Task to carry out
Can you output every line of the listing below as a Markdown table with the columns "Row" and "Line", numbering the rows and leaving out blank lines and the pictures?

Extracted page text data
....................

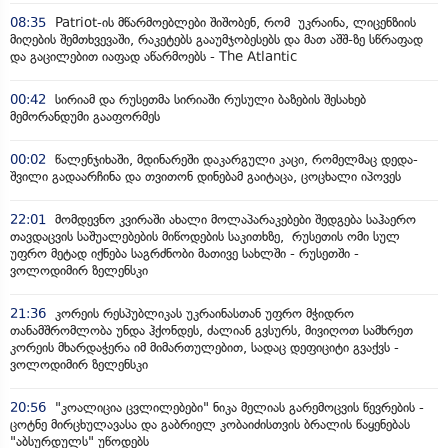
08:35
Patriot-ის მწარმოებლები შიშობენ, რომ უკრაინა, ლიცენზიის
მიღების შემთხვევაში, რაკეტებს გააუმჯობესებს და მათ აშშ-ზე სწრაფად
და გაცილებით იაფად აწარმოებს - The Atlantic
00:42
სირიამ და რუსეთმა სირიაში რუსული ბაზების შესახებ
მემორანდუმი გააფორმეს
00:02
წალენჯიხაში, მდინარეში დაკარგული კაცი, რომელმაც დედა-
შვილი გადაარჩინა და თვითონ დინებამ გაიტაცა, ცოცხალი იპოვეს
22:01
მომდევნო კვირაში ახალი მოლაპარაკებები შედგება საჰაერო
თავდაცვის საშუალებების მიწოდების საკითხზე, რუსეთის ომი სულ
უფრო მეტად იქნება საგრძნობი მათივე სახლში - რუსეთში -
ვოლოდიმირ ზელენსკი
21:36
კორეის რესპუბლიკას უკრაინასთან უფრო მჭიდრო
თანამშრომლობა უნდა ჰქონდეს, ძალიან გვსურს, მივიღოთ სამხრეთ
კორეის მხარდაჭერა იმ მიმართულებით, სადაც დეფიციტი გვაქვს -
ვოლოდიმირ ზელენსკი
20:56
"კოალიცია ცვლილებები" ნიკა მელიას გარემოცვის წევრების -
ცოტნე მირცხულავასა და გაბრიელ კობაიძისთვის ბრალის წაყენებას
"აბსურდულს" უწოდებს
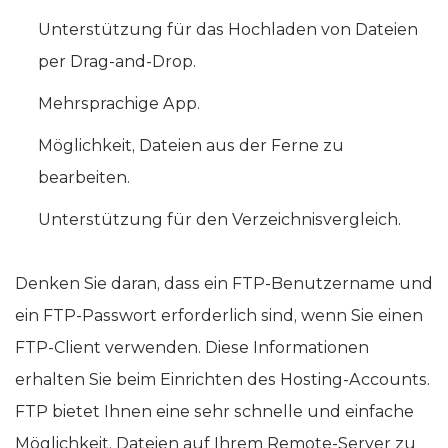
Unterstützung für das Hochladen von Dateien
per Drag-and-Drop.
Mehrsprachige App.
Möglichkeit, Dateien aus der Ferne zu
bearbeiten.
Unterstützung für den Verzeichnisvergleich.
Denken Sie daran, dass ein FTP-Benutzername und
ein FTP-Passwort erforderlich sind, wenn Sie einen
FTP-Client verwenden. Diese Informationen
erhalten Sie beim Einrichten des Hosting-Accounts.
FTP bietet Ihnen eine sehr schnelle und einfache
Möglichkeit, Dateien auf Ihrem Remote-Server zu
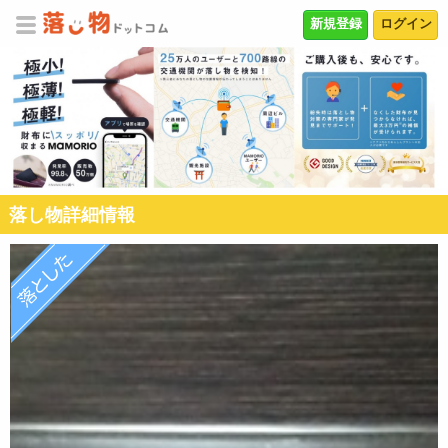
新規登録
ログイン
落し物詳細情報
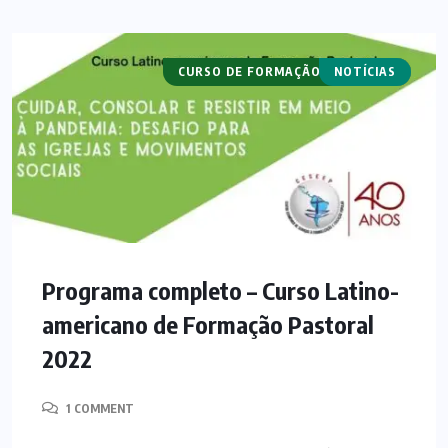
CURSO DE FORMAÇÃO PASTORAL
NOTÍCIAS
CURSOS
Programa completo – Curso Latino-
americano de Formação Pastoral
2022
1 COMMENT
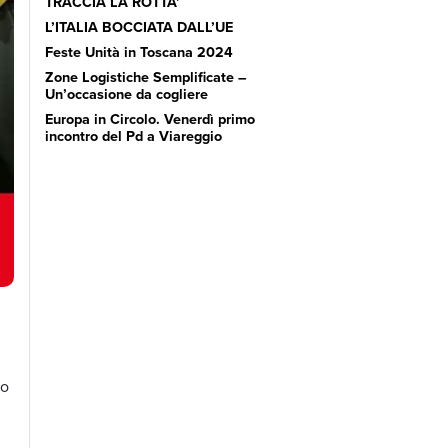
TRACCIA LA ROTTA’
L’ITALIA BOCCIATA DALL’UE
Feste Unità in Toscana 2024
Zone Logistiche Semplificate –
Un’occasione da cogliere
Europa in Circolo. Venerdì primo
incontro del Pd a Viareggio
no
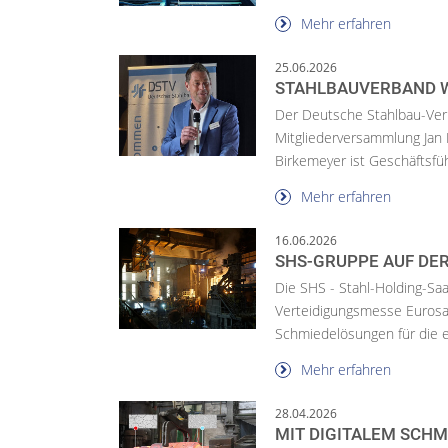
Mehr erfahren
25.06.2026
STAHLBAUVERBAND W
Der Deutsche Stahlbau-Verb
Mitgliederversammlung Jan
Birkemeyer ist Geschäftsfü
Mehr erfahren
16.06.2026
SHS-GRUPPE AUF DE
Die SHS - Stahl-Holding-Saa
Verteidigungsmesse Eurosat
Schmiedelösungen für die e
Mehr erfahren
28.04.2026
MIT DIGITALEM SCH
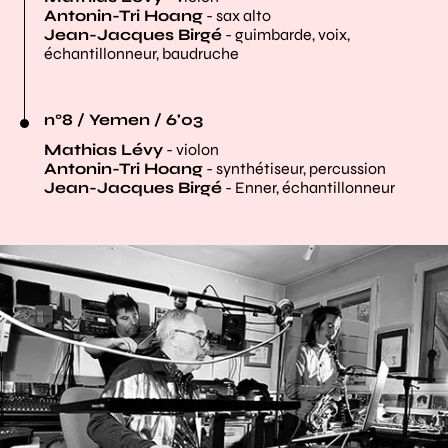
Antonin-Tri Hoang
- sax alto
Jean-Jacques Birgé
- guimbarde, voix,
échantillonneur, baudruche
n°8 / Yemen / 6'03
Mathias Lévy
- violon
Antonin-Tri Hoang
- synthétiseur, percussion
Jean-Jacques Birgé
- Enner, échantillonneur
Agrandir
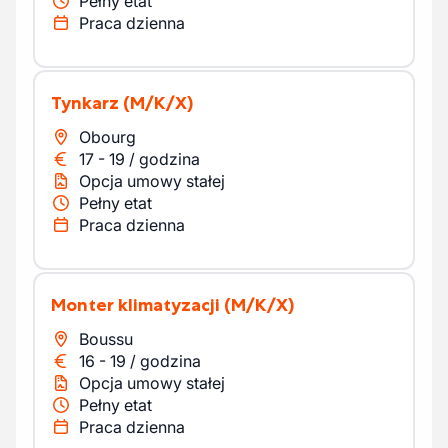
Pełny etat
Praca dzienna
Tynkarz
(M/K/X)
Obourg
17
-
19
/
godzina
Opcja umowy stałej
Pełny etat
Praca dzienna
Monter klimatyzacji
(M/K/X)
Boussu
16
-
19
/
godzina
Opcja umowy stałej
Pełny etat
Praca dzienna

....................

Finished exercise
| Row | Line |
|---|---|
| 1 | 08:35 |
| 2 | Patriot-ის მწარმოებლები შიშობენ, რომ უკრაინა, ლიცენზიის |
| 3 | მიღების შემთხვევაში, რაკეტებს გააუმჯობესებს და მათ აშშ-ზე სწრაფად |
| 4 | და გაცილებით იაფად აწარმოებს - The Atlantic |
| 5 | 00:42 |
| 6 | სირიამ და რუსეთმა სირიაში რუსული ბაზების შესახებ |
| 7 | მემორანდუმი გააფორმეს |
| 8 | 00:02 |
| 9 | წალენჯიხაში, მდინარეში დაკარგული კაცი, რომელმაც დედა- |
| 10 | შვილი გადაარჩინა და თვითონ დინებამ გაიტაცა, ცოცხალი იპოვეს |
| 11 | 22:01 |
| 12 | მომდევნო კვირაში ახალი მოლაპარაკებები შედგება საჰაერო |
| 13 | თავდაცვის საშუალებების მიწოდების საკითხზე, რუსეთის ომი სულ |
| 14 | უფრო მეტად იქნება საგრძნობი მათივე სახლში - რუსეთში - |
| 15 | ვოლოდიმირ ზელენსკი |
| 16 | 21:36 |
| 17 | კორეის რესპუბლიკას უკრაინასთან უფრო მჭიდრო |
| 18 | თანამშრომლობა უნდა ჰქონდეს, ძალიან გვსურს, მივიღოთ სამხრეთ |
| 19 | კორეის მხარდაჭერა იმ მიმართულებით, სადაც დეფიციტი გვაქვს - |
| 20 | ვოლოდიმირ ზელენსკი |
| 21 | 20:56 |
| 22 | "კოალიცია ცვლილებები" ნიკა მელიას გარემოცვის წევრების - |
| 23 | ცოტნე მირცხულავასა და გაბრიელ კობაიძისთვის ბრალის წაყენებას |
| 24 | "აბსურდულს" უწოდებს |
| 25 | Unterstützung für das Hochladen von Dateien |
| 26 | per Drag-and-Drop. |
| 27 | Mehrsprachige App. |
| 28 | Möglichkeit, Dateien aus der Ferne zu |
| 29 | bearbeiten. |
| 30 | Unterstützung für den Verzeichnisvergleich. |
| 31 | Denken Sie daran, dass ein FTP-Benutzername und |
| 32 | ein FTP-Passwort erforderlich sind, wenn Sie einen |
| 33 | FTP-Client verwenden. Diese Informationen |
| 34 | erhalten Sie beim Einrichten des Hosting-Accounts. |
| 35 | FTP bietet Ihnen eine sehr schnelle und einfache |
| 36 | Möglichkeit, Dateien auf Ihrem Remote-Server zu |
| 37 | 新規登録 |
| 38 | ログイン |
| 39 | 落し物詳細情報 |
| 40 | CURSO DE FORMAÇÃO PASTORAL |
| 41 | NOTÍCIAS |
| 42 | CURSOS |
| 43 | Programa completo – Curso Latino- |
| 44 | americano de Formação Pastoral |
| 45 | 2022 |
| 46 | 1 COMMENT |
| 47 | TRACCIA LA ROTTA’ |
| 48 | L’ITALIA BOCCIATA DALL’UE |
| 49 | Feste Unità in Toscana 2024 |
| 50 | Zone Logistiche Semplificate – |
| 51 | Un’occasione da cogliere |
| 52 | Europa in Circolo. Venerdì primo |
| 53 | incontro del Pd a Viareggio |
| 54 | no |
| 55 | Mehr erfahren |
| 56 | 25.06.2026 |
| 57 | STAHLBAUVERBAND W |
| 58 | Der Deutsche Stahlbau-Verb |
| 59 | Mitgliederversammlung Jan |
| 60 | Birkemeyer ist Geschäftsfü |
| 61 | Mehr erfahren |
| 62 | 16.06.2026 |
| 63 | SHS-GRUPPE AUF DE |
| 64 | Die SHS - Stahl-Holding-Saa |
| 65 | Verteidigungsmesse Eurosat |
| 66 | Schmiedelösungen für die e |
| 67 | Mehr erfahren |
| 68 | 28.04.2026 |
| 69 | MIT DIGITALEM SCH |
| 70 | Antonin-Tri Hoang |
| 71 | - sax alto |
| 72 | Jean-Jacques Birgé |
| 73 | - guimbarde, voix, |
| 74 | échantillonneur, baudruche |
| 75 | n°8 / Yemen / 6'03 |
| 76 | Mathias Lévy |
| 77 | - violon |
| 78 | Antonin-Tri Hoang |
| 79 | - synthétiseur, percussion |
| 80 | Jean-Jacques Birgé |
| 81 | - Enner, échantillonneur |
| 82 | Agrandir |
| 83 | Pełny etat |
| 84 | Praca dzienna |
| 85 | Tynkarz |
| 86 | (M/K/X) |
| 87 | Obourg |
| 88 | 17 |
| 89 | - |
| 90 | 19 |
| 91 | / |
| 92 | godzina |
| 93 | Opcja umowy stałej |
| 94 | Pełny etat |
| 95 | Praca dzienna |
| 96 | Monter klimatyzacji |
| 97 | (M/K/X) |
| 98 | Boussu |
| 99 | 16 |
| 100 | - |
| 101 | 19 |
| 102 | / |
| 103 | godzina |
| 104 | Opcja umowy stałej |
| 105 | Pełny etat |
| 106 | Praca dzienna |